30 September 2021 13:05 WIB

Penulis: Aprilia Ciptaning

Editor: Laila Ramdhini

Komisaris Utama PT Hanson International Tbk. (MYRX) Benny Tjokrosaputro. / Hanson.co.id

JAKARTA – Bursa Efek Indonesia (BEI) ancang-ancang akan melakukan delisting sejumlah perusahaan properti akibat suspensi lebih dari enam bulan. Dari delapan perusahaan yang berpotensi didepak, salah satunya adalah PT Hotel Mandarine Regency Tbk (HOME).

Suspensi tersebut telah terjadi sejak 3 Februari 2020. Adapun penghentian ini dilakukan oleh BEI karena adanya surat dari Otoritas Jasa Keuangan (OJK) perihal penghentian sementara perdagangan saham HOME pada 29 Januari 2020.

Data yang dikumpulkan
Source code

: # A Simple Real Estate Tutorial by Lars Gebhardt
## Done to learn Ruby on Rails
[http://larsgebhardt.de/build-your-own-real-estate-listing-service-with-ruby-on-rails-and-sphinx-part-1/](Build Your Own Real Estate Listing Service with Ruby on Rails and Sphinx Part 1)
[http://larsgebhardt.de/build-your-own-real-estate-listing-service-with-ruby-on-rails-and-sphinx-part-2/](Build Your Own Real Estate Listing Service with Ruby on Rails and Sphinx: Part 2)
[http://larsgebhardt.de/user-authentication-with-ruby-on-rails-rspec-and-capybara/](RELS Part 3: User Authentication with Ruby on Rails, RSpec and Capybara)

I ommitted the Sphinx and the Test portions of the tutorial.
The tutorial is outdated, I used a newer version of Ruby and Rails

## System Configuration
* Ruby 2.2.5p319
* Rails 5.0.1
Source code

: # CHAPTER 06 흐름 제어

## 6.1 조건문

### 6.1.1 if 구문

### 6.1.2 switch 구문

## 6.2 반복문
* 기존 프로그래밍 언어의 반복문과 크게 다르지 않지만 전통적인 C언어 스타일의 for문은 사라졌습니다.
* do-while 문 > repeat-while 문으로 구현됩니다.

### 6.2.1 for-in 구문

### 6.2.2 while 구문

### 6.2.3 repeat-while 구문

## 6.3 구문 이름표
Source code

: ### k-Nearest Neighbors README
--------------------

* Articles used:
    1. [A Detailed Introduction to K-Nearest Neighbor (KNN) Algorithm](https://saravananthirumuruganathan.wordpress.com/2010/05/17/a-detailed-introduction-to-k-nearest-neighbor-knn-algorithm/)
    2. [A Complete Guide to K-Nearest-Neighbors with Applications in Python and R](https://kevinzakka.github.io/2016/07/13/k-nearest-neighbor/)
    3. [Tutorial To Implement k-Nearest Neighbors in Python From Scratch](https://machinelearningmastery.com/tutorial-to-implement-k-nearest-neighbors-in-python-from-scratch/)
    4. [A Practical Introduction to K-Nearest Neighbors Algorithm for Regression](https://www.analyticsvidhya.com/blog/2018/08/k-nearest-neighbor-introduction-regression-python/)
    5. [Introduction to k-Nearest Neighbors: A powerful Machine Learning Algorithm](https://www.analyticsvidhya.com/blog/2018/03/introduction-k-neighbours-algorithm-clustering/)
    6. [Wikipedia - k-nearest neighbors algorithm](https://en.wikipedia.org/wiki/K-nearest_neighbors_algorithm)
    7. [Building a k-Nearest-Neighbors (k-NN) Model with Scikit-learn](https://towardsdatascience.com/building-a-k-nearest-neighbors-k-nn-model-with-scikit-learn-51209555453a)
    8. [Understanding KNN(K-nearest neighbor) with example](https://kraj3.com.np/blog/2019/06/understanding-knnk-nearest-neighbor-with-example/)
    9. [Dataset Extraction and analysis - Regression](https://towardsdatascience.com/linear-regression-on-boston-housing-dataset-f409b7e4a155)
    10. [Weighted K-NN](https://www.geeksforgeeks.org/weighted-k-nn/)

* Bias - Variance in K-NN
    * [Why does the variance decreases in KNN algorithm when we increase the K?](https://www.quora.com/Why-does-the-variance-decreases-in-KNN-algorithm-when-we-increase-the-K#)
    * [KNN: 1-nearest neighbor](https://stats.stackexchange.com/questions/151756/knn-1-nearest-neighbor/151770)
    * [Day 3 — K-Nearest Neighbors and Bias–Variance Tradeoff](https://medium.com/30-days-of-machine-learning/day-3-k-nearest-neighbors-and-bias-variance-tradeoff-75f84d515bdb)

_Petunjuk Tugas_
Menurut berita tentang rencana delisting oleh BEI, sejak tanggal berapa suspensi saham PT Hotel Mandarine Regency Tbk (HOME) terjadi?

_Jawaban Soal_
Sejak 3 Februari 2020.